Mumford

The acromion or roof of the shoulder joins with the clavicle (collarbone) and a tough ligament in the front of the shoulder (coracoacromial ligament) to form an arch over the rotator cuff. Four small muscle tendon units blend together to form a ‘cuff’ over the ball of the upper arm bone (humerus) and assist you in rotating your arm, thus, the term “rotator cuff”.  The rotator cuff muscle and tendons pass beneath the acromioclavicular or “AC” joint.
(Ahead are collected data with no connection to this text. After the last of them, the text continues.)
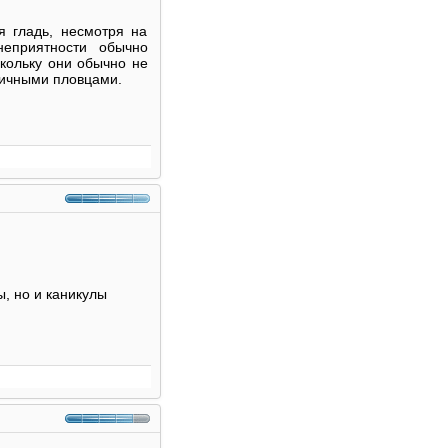
я гладь, несмотря на
неприятности обычно
скольку они обычно не
отличными пловцами.
ы, но и каникулы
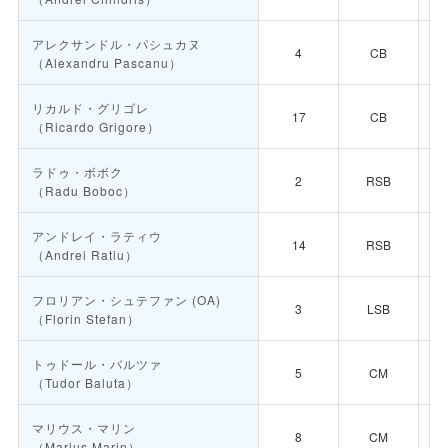
アレクサンドル・パシュカヌ
4
CB
（Alexandru Pascanu）
リカルド・グリゴレ
17
CB
（Ricardo Grigore）
ラドゥ・ボボク
2
RSB
（Radu Boboc）
アンドレイ・ラティウ
14
RSB
（Andrei Ratiu）
フロリアン・シュテファン
(OA)
3
LSB
（Florin Stefan）
トゥドール・バルツァ
5
CM
（Tudor Baluta）
マリウス・マリン
8
CM
（Marius Marin）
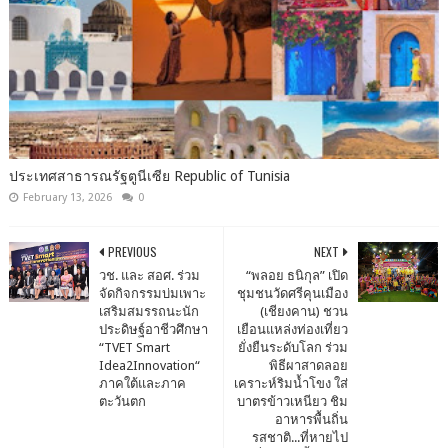
ประเทศสาธารณรัฐตูนีเซีย Republic of Tunisia
February 13, 2026
0
PREVIOUS
NEXT
วช. และ สอศ. ร่วม
“พลอย ธนิกุล” เปิด
จัดกิจกรรมบ่มเพาะ
ชุมชนวัดศรีคุนเมือง
เสริมสมรรถนะนัก
(เชียงคาน) ชวน
ประดิษฐ์อาชีวศึกษา
เยือนแหล่งท่องเที่ยว
“TVET Smart
ยั่งยืนระดับโลก ร่วม
Idea2Innovation“
พิธีผาสาดลอย
ภาคใต้และภาค
เคราะห์ริมน้ำโขง ใส่
ตะวันตก
บาตรข้าวเหนียว ชิม
อาหารพื้นถิ่น
รสชาติ...ที่หายไป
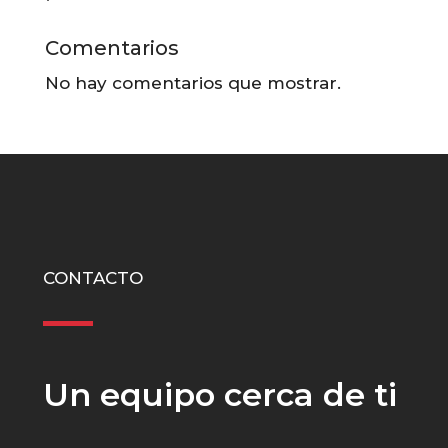
Comentarios
No hay comentarios que mostrar.
CONTACTO
Un equipo cerca de ti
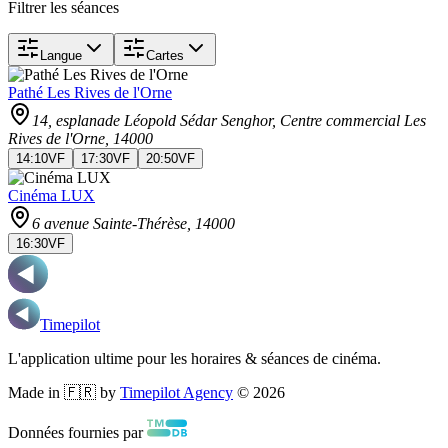
Filtrer les séances
Langue
Cartes
Pathé Les Rives de l'Orne
14, esplanade Léopold Sédar Senghor, Centre commercial Les
Rives de l'Orne
, 14000
14:10
VF
17:30
VF
20:50
VF
Cinéma LUX
6 avenue Sainte-Thérèse
, 14000
16:30
VF
Timepilot
L'application ultime pour les horaires & séances de cinéma.
Made in 🇫🇷 by
Timepilot Agency
©
2026
Données fournies par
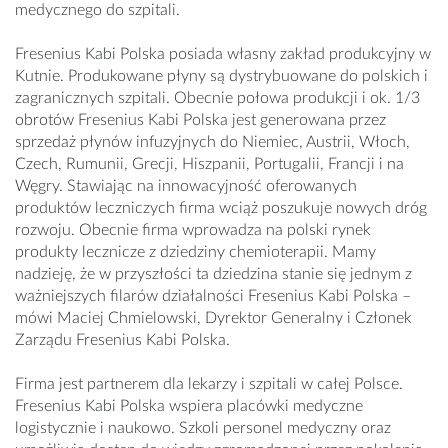
medycznego do szpitali.
Fresenius Kabi Polska posiada własny zakład produkcyjny w
Kutnie. Produkowane płyny są dystrybuowane do polskich i
zagranicznych szpitali. Obecnie połowa produkcji i ok. 1/3
obrotów Fresenius Kabi Polska jest generowana przez
sprzedaż płynów infuzyjnych do Niemiec, Austrii, Włoch,
Czech, Rumunii, Grecji, Hiszpanii, Portugalii, Francji i na
Węgry. Stawiając na innowacyjność oferowanych
produktów leczniczych firma wciąż poszukuje nowych dróg
rozwoju. Obecnie firma wprowadza na polski rynek
produkty lecznicze z dziedziny chemioterapii. Mamy
nadzieję, że w przyszłości ta dziedzina stanie się jednym z
ważniejszych filarów działalności Fresenius Kabi Polska –
mówi Maciej Chmielowski, Dyrektor Generalny i Członek
Zarządu Fresenius Kabi Polska.
Firma jest partnerem dla lekarzy i szpitali w całej Polsce.
Fresenius Kabi Polska wspiera placówki medyczne
logistycznie i naukowo. Szkoli personel medyczny oraz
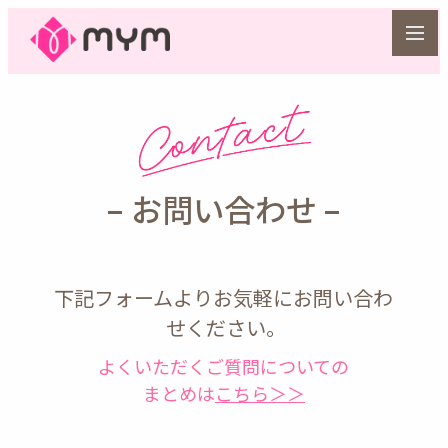
– お問い合わせ –
下記フォームよりお気軽にお問い合わ
せください。
よくいただくご質問についての
まとめは
こちら＞＞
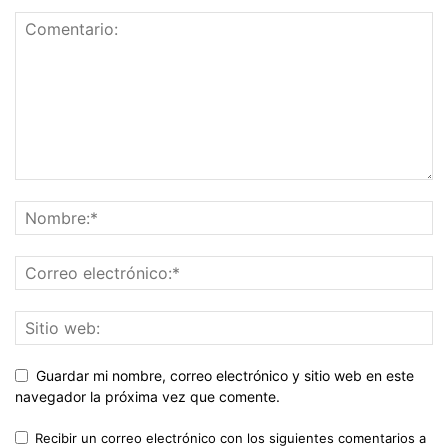
Guardar mi nombre, correo electrónico y sitio web en este
navegador la próxima vez que comente.
Recibir un correo electrónico con los siguientes comentarios a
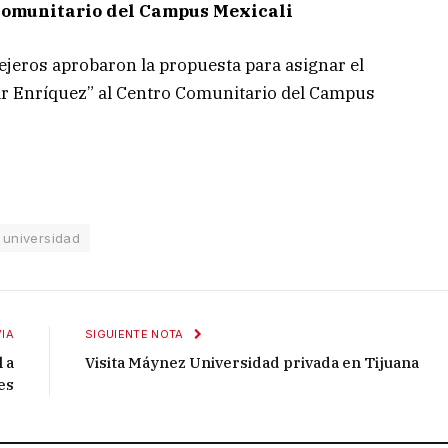
Comunitario del Campus Mexicali
ejeros aprobaron la propuesta para asignar el
ar Enríquez” al Centro Comunitario del Campus
universidad
IA
SIGUIENTE NOTA
 a
Visita Máynez Universidad privada en Tijuana
es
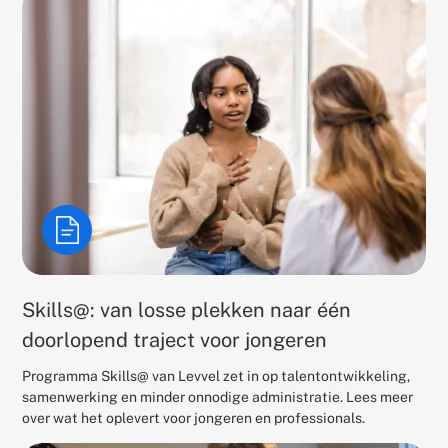
Skills@: van losse plekken naar één
doorlopend traject voor jongeren
Programma Skills@ van Levvel zet in op talentontwikkeling,
samenwerking en minder onnodige administratie. Lees meer
over wat het oplevert voor jongeren en professionals.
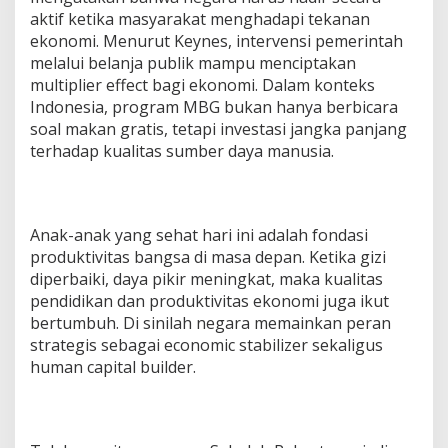
aktif ketika masyarakat menghadapi tekanan
ekonomi. Menurut Keynes, intervensi pemerintah
melalui belanja publik mampu menciptakan
multiplier effect bagi ekonomi. Dalam konteks
Indonesia, program MBG bukan hanya berbicara
soal makan gratis, tetapi investasi jangka panjang
terhadap kualitas sumber daya manusia.
Anak-anak yang sehat hari ini adalah fondasi
produktivitas bangsa di masa depan. Ketika gizi
diperbaiki, daya pikir meningkat, maka kualitas
pendidikan dan produktivitas ekonomi juga ikut
bertumbuh. Di sinilah negara memainkan peran
strategis sebagai economic stabilizer sekaligus
human capital builder.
The AC joint may be injured, or damaged over time often due to repetitive lifting activities.  Painful degenerative arthritis of that small joint may result from chronic pushing, pulling, and overhead lifting activities and is often termed, “weightlifter’s shoulder”. The arthritic process may result in the formation of relatively large spurs, which can insult the underlying rotator cuff tendons (‘impingement’).  Exam reveals painful overhead motion of the shoulder as well as tenderness at the AC joint, which is often very prominent.  X-rays show the extent of spur formation and arthritis that is present.  Ice, non-steroidal anti-inflammatories, injections and physical therapy may be effective in managing the symptoms for a time.  When conservative measures fail, arthroscopic surgery is often indicated.  During an outpatient procedure, a shaver and burr can be alternately introduced through tiny incisions and used to remove spurs, and when necessary, a 1/3 inch segment of the end of the clavicle to relieve the pain due to the arthritic surfaces rubbing against each other.  A sling is worn for 3 – 5 days, after which range-of-motion exercises are initiated.  After 4 – 6 weeks, muscle strengthening begins.  Full recovery requires 3 to occasionally 4 months.